Through these letters we learn how Marcos betrayed Stefan and stole his love, but also how the internee never gave up hope of recovering her heart as he was shuffled between internment camps in Costa Rica to the US and eventually to a Germany in ruins. His efforts to return home eventually claim his life and he dies alone and with a broken heart. We discover later that he left offspring in Germany through the efforts of his troubled grandson, Gerhard, to find out more about the childhood memories that haunt him.
The “possessions” in the book play off the central act of the plot – probate in the will of the deceased Marcos, whose worldly possessions were, in fact, largely acquired through his betrayal of Stefan – but more realistically relate to the ghosts of the past coming to life in the present through the efforts of Ana and Samuel to uncover a story of which they now form part.
Alvarado – a journalist – clearly has a profound interest in the history of his own country, and sheds light on a fascinating period. If the plot at times is jumpy and the reader must work hard to piece the jigsaw puzzle together, he writes with a clear, crisp style that greatly eases the reading. Ana and Samuel are irritatingly conventional, although their temperaments are plausible, but the diatribe by Samuel’s cousin Moshé advancing a form of moral relativism that compares the treatment of ethnic Germans with that of the Jews seems contrived.
The history of this period is also much more complex than suggested from a simple US or European judgement about how ordinary Costa Ricans behaved in this period.
In countries such as Mexico and Argentina – despite progressive political currents – there was considerable popular support for the Axis powers. What took these countries into the war against Germany was in many cases high domestic and international politics – and powerful US pressure – and not popular sentiment.

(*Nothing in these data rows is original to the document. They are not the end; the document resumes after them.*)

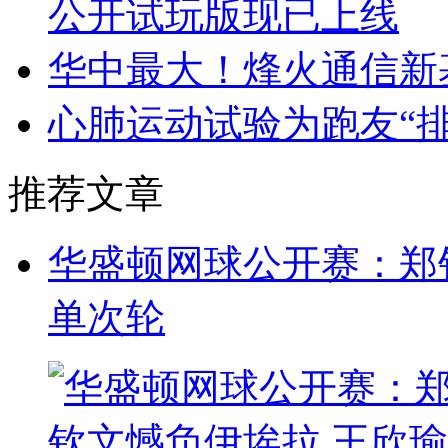
公开试玩版现已上线
华中最大！烽火通信新
心肺运动试验为跑友“排
推荐文章
华盛顿网球公开赛：郑
单次轮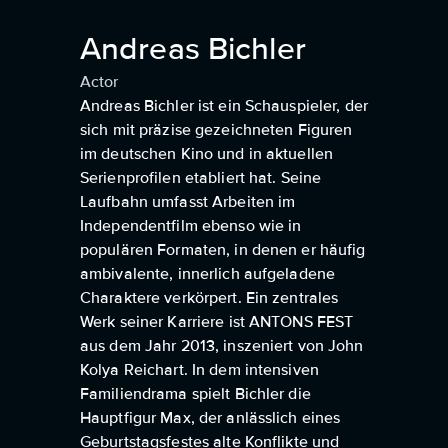
Andreas Bichler
Actor
Andreas Bichler ist ein Schauspieler, der
sich mit präzise gezeichneten Figuren
im deutschen Kino und in aktuellen
Serienprofilen etabliert hat. Seine
Laufbahn umfasst Arbeiten im
Independentfilm ebenso wie in
populären Formaten, in denen er häufig
ambivalente, innerlich aufgeladene
Charaktere verkörpert. Ein zentrales
Werk seiner Karriere ist ANTONS FEST
aus dem Jahr 2013, inszeniert von John
Kolya Reichart. In dem intensiven
Familiendrama spielt Bichler die
Hauptfigur Max, der anlässlich eines
Geburtstagsfestes alte Konflikte und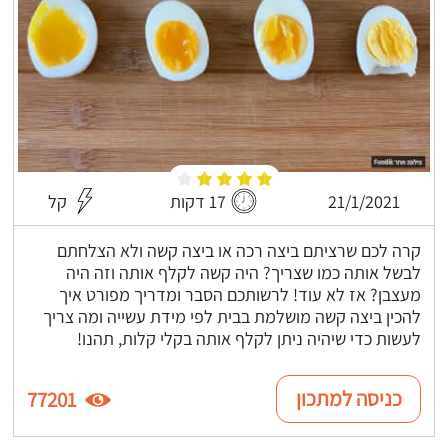
21/1/2021
17 דקות
קל
קרה לכם שרציתם ביצה רכה או ביצה קשה ולא הצלחתם
לבשל אותה כמו שצריך? היה קשה לקלף אותה וזה היה
מעצבן? אז לא עוד! לרשותכם הסבר ומדריך מפורט איך
להכין ביצה קשה מושלמת בבית לפי מידת עשייה ומה צריך
לעשות כדי שיהיה ניתן לקלף אותה בקלי קלות, תהנו!
כניסה למתכון
77201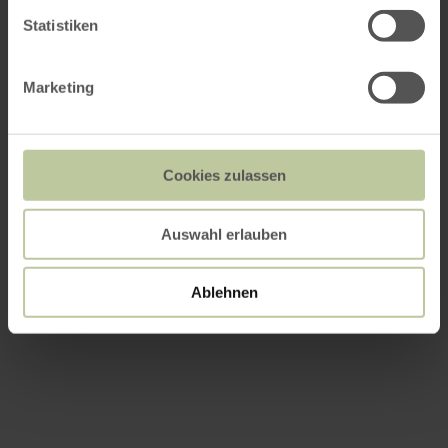
Statistiken
Marketing
Cookies zulassen
Auswahl erlauben
Ablehnen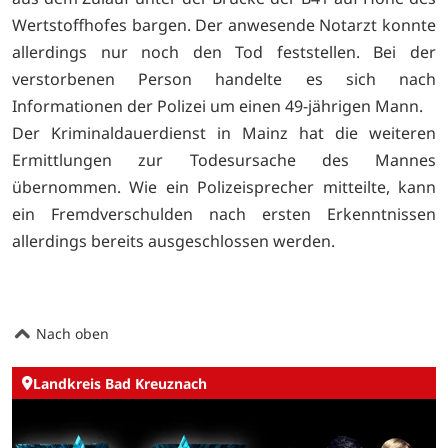
Wertstoffhofes bargen. Der anwesende Notarzt konnte
allerdings nur noch den Tod feststellen. Bei der
verstorbenen Person handelte es sich nach
Informationen der Polizei um einen 49-jährigen Mann.
Der Kriminaldauerdienst in Mainz hat die weiteren
Ermittlungen zur Todesursache des Mannes
übernommen. Wie ein Polizeisprecher mitteilte, kann
ein Fremdverschulden nach ersten Erkenntnissen
allerdings bereits ausgeschlossen werden.
Nach oben
Landkreis Bad Kreuznach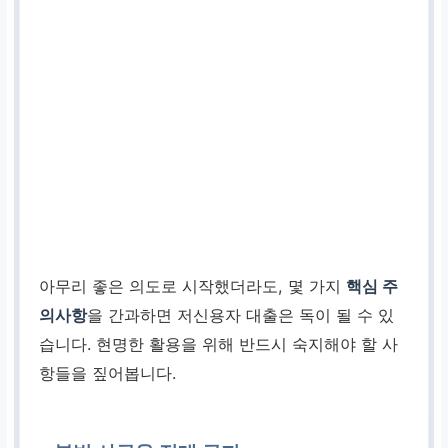
아무리 좋은 의도로 시작했더라도, 몇 가지
핵심 주
의사항
을 간과하면 저신용자 대출은 독이 될 수 있
습니다. 현명한 활용을 위해 반드시 숙지해야 할 사
항들을 짚어봅니다.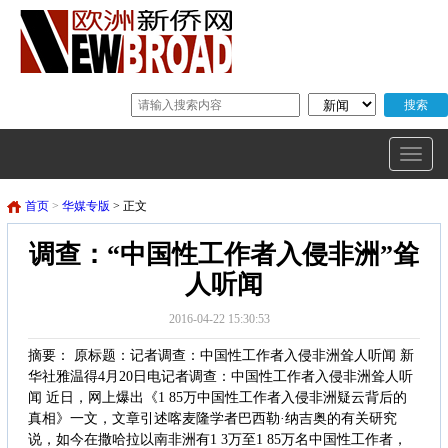
首页
>
华媒专版
> 正文
调查：“中国性工作者入侵非洲”耸
人听闻
2016-04-22 15:30:53
摘要： 原标题：记者调查：中国性工作者入侵非洲耸人听闻 新
华社雅温得4月20日电记者调查：中国性工作者入侵非洲耸人听
闻 近日，网上爆出《1 85万中国性工作者入侵非洲疑云背后的
真相》一文，文章引述喀麦隆学者巴西勒·纳吉奥的有关研究
说，如今在撒哈拉以南非洲有1 3万至1 85万名中国性工作者，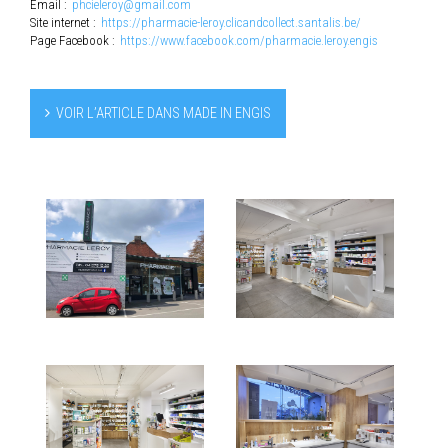
Email :
phcieleroy@gmail.com
Site internet :
https://pharmacie-leroy.clicandcollect.santalis.be/
Page Facebook :
https://www.facebook.com/pharmacie.leroy.engis
VOIR L’ARTICLE DANS MADE IN ENGIS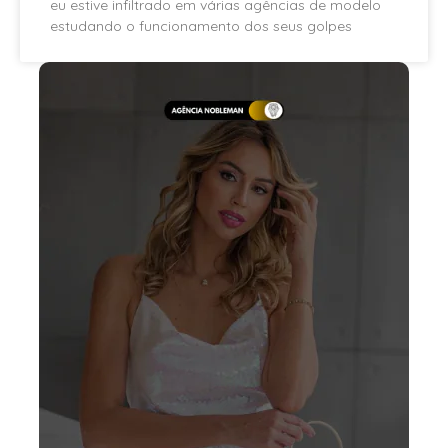
eu estive infiltrado em várias agências de modelo
estudando o funcionamento dos seus golpes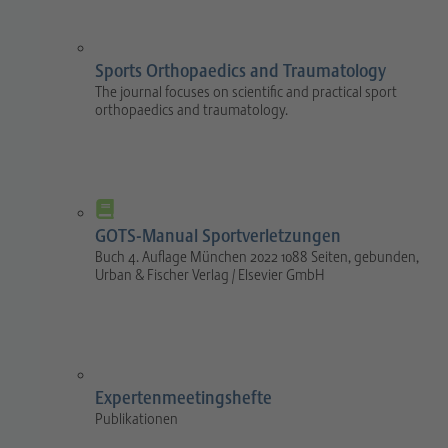
Sports Orthopaedics and Traumatology
The journal focuses on scientific and practical sport
orthopaedics and traumatology.
GOTS-Manual Sportverletzungen
Buch 4. Auflage München 2022 1088 Seiten, gebunden,
Urban & Fischer Verlag / Elsevier GmbH
Expertenmeetingshefte
Publikationen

From his distance, and through his letters, however, the tragic Stefan’s determination to return home – this being Costa Rica, not Germany – leaps from every page and Beatriz, his silent love, is transformed into the motherland that he yearns for with all his heart.
It is this sentiment, and the very Costa Rican sense of an affront to the underlying tolerance that characterizes this very special little country, that is bequeathed by this book.